Walk me through how you sketched out Barry. Given the personal nature of Recursion for you, is he close to you as a character?
He’s a cop and honestly, his profession was far less important to me than his emotional journey. We come into the book and Barry is very much this broken human being. He’s a few years out from a divorce and dealing with the trauma of his daughter’s death years before. It’s a reflection of where I was emotionally as I started writing the book. I was coming off a divorce and really trying to get my head around the idea of a big piece of my life having not worked out — that disappointment. How do I deal with the lingering nostalgia and regret of that period of my life, without letting it just subsume me in grief? I find often that my protagonists in my books — I don’t know it at the time, always, but as I get into the book and certainly towards the end, I realize that they’re at some level a reflection of me and where I am in the moments in my life. Which I guess means it’s some form of therapy for me.
What was your process with Recursion? How long did it take you to write?

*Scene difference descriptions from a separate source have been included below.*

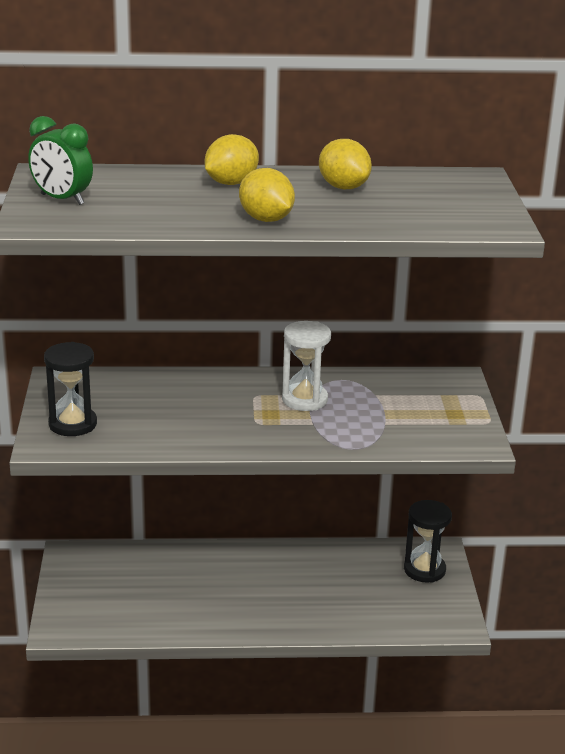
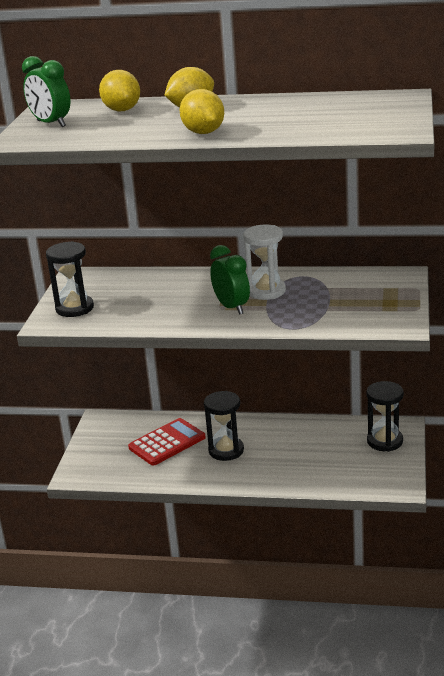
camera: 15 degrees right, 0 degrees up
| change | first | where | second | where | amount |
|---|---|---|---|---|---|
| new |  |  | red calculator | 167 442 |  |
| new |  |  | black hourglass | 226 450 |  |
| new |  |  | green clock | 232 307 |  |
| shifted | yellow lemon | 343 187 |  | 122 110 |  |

It took 18 months from first idea to turning it in. For me, that’s a long time. A year ago, I thought I was finished with the book and I sat with it, and I realized, “This is good, it’s cool, I think people will like it,” but the back half of the book didn’t feel like it was fully delivering on the premise. It wasn’t doing all the things I wanted it to do. I hadn’t yet achieved this breaking down of reality and really burning it to pieces, and seeing what characters look like when they’re floating through that mess. I threw out 40,000 words, which is a little less than half the book, and tried again. Finally, I tapped into the big idea behind it, which is: Memory makes reality, so what happens if you start messing with memory? What does that do to the present moment?
I read this before the adaptation news was announced, but even so, I couldn’t help but see this fascinating world on the screen. Is that something you’re thinking of as you’re writing your books?
I really try not to. I wasn’t thinking about it for Dark Matter or Wayward Pines. I naturally tend towards a more cinematic style. Of course it’s there. It’s an opportunity — or a problem — to be addressed down the road. But when I’m writing the book itself, I’m really trying to be present in the moment, and create the scenes in such a visual way that I see them.
And of course, this is on the way to Netflix. It was announced as a major deal with Shonda Rhimes and Matt Reeves adapting the book into a movie and a series. What does that look like to you? What can you share about the development process so far?
When it did come time to think about selling it to Hollywood, I was like, “I don’t know how this is going to work. This is definitely not a two-hour movie, but it feels bigger than the small-screen, too.” I went into the process a little bit on edge — I was concerned that people wouldn’t see it the way I was seeing it. Remarkably, Shonda, Matt, and Netflix just stepped up like, “Hey, we know how to do this.” It’s very early days, in development, but I believe the plan is to launch it as a movie on Netflix, which can then spin off into multiple TV series. There are single sentences in the book that could be an entire season of television, that we just blow right past. The cool thing about a streamer like Netflix, which is breaking down the boundaries between film and television and what we can and can’t do, is it was sort of made for a book like this. Netflix was made for, “Let’s let the book be what it wants to be when it becomes a visual medium.” When they pitched it to me, they were like, “We’re envisioning this as a universe.” It’s exciting.